■ TASK TO COMPLETE:
The entries are to be written out word for word, with their images left out.

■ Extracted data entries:
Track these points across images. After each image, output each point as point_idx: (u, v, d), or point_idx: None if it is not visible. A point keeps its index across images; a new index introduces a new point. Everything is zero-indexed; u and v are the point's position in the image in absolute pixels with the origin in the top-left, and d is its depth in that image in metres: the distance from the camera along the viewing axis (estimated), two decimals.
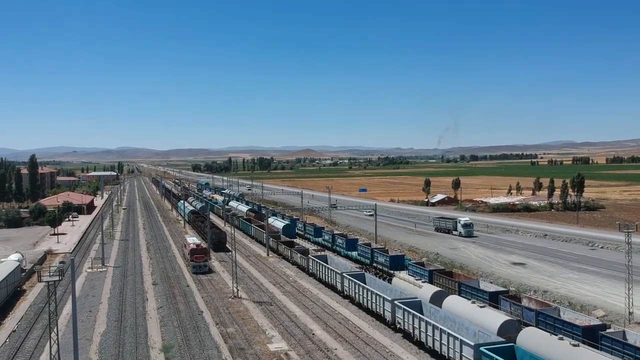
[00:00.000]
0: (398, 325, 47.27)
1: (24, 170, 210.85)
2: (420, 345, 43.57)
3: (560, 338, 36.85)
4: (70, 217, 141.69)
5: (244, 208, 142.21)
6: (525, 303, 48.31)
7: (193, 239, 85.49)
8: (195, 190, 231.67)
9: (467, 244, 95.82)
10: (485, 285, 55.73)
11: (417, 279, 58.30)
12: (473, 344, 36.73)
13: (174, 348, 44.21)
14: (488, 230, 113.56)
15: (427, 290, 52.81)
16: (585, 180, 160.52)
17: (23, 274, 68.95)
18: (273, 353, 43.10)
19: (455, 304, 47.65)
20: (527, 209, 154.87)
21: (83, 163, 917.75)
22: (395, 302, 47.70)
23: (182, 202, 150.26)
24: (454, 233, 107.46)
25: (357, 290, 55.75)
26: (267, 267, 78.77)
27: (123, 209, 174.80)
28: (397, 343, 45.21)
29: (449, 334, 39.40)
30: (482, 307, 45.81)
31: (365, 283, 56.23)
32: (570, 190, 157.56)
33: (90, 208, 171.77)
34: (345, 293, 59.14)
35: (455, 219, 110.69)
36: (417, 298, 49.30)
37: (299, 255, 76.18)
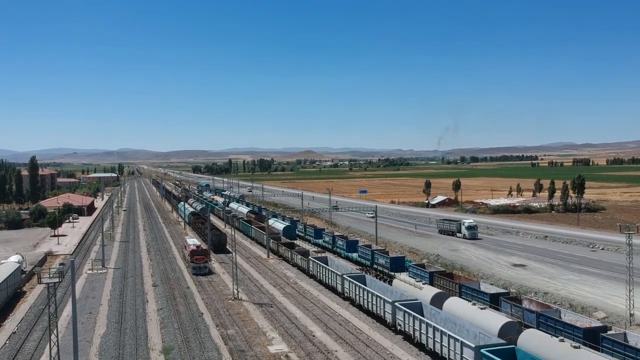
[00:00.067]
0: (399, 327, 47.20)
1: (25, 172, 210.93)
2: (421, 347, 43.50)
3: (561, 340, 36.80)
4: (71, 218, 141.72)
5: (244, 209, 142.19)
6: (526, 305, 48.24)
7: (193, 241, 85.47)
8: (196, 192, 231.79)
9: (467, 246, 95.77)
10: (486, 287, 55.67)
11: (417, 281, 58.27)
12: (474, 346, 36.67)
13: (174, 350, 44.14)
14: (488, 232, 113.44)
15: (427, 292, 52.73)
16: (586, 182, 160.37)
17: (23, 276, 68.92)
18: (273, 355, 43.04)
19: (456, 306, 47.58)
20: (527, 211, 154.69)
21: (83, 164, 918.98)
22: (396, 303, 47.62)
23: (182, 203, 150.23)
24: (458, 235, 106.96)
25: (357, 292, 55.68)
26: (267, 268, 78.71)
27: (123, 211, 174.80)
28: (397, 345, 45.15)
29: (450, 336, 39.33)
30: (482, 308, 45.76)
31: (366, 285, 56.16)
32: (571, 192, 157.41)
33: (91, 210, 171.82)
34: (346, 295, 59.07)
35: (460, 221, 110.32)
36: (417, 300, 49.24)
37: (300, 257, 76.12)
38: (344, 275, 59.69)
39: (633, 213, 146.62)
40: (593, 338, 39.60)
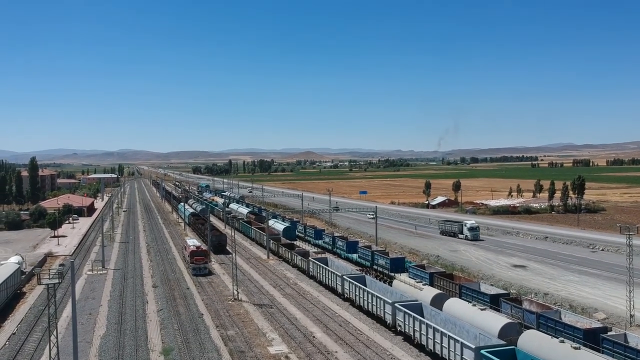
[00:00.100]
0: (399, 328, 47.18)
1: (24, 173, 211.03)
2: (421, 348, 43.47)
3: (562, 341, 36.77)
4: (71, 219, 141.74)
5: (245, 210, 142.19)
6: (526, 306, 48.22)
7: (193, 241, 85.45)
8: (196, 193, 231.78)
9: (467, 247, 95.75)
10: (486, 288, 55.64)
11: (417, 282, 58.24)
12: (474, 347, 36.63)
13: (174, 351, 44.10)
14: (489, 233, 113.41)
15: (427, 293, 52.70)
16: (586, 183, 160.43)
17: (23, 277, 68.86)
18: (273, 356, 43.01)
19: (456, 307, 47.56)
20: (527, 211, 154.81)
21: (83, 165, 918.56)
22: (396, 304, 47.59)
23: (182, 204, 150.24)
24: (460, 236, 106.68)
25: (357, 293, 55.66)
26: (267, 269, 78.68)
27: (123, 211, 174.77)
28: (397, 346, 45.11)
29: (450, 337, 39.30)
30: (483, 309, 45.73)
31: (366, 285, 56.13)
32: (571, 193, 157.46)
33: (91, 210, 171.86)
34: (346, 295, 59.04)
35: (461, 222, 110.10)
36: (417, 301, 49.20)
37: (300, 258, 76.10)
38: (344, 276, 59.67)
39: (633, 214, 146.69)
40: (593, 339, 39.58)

■ ANSWER BELOW:
Track these points across images. After each image, output each point as point_idx: (u, v, d), or point_idx: None if it is not visible. A point keeps its index across images; a new index introduces a new point. Everything is zero-indexed; u and v are the point's position in the image in absolute pixels with the origin in the top-left, and d is its depth in that image in metres: the distance from the camera along the viewing axis (estimated), two decimals.
[00:00.000]
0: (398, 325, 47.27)
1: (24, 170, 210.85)
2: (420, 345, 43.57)
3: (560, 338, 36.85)
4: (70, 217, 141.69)
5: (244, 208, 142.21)
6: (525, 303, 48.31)
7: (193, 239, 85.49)
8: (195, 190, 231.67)
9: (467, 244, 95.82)
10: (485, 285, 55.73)
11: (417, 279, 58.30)
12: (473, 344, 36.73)
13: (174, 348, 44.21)
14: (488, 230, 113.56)
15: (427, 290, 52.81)
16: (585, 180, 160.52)
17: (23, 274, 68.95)
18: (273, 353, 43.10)
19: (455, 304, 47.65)
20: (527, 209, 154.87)
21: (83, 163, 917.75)
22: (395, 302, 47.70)
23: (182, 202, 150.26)
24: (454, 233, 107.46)
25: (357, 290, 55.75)
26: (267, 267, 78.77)
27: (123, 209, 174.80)
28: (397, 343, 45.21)
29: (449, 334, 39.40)
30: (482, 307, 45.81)
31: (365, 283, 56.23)
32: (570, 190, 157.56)
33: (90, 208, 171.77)
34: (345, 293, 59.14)
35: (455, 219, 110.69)
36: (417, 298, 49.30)
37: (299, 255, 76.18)
[00:00.067]
0: (399, 327, 47.20)
1: (25, 172, 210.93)
2: (421, 347, 43.50)
3: (561, 340, 36.80)
4: (71, 218, 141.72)
5: (244, 209, 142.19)
6: (526, 305, 48.24)
7: (193, 241, 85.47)
8: (196, 192, 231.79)
9: (467, 246, 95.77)
10: (486, 287, 55.67)
11: (417, 281, 58.27)
12: (474, 346, 36.67)
13: (174, 350, 44.14)
14: (488, 232, 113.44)
15: (427, 292, 52.73)
16: (586, 182, 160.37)
17: (23, 276, 68.92)
18: (273, 355, 43.04)
19: (456, 306, 47.58)
20: (527, 211, 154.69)
21: (83, 164, 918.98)
22: (396, 303, 47.62)
23: (182, 203, 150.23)
24: (458, 235, 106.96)
25: (357, 292, 55.68)
26: (267, 268, 78.71)
27: (123, 211, 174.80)
28: (397, 345, 45.15)
29: (450, 336, 39.33)
30: (482, 308, 45.76)
31: (366, 285, 56.16)
32: (571, 192, 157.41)
33: (91, 210, 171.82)
34: (346, 295, 59.07)
35: (460, 221, 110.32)
36: (417, 300, 49.24)
37: (300, 257, 76.12)
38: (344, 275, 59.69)
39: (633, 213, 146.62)
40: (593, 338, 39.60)
[00:00.100]
0: (399, 328, 47.18)
1: (24, 173, 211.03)
2: (421, 348, 43.47)
3: (562, 341, 36.77)
4: (71, 219, 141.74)
5: (245, 210, 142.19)
6: (526, 306, 48.22)
7: (193, 241, 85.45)
8: (196, 193, 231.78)
9: (467, 247, 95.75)
10: (486, 288, 55.64)
11: (417, 282, 58.24)
12: (474, 347, 36.63)
13: (174, 351, 44.10)
14: (489, 233, 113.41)
15: (427, 293, 52.70)
16: (586, 183, 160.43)
17: (23, 277, 68.86)
18: (273, 356, 43.01)
19: (456, 307, 47.56)
20: (527, 211, 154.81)
21: (83, 165, 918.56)
22: (396, 304, 47.59)
23: (182, 204, 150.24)
24: (460, 236, 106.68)
25: (357, 293, 55.66)
26: (267, 269, 78.68)
27: (123, 211, 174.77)
28: (397, 346, 45.11)
29: (450, 337, 39.30)
30: (483, 309, 45.73)
31: (366, 285, 56.13)
32: (571, 193, 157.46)
33: (91, 210, 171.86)
34: (346, 295, 59.04)
35: (461, 222, 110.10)
36: (417, 301, 49.20)
37: (300, 258, 76.10)
38: (344, 276, 59.67)
39: (633, 214, 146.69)
40: (593, 339, 39.58)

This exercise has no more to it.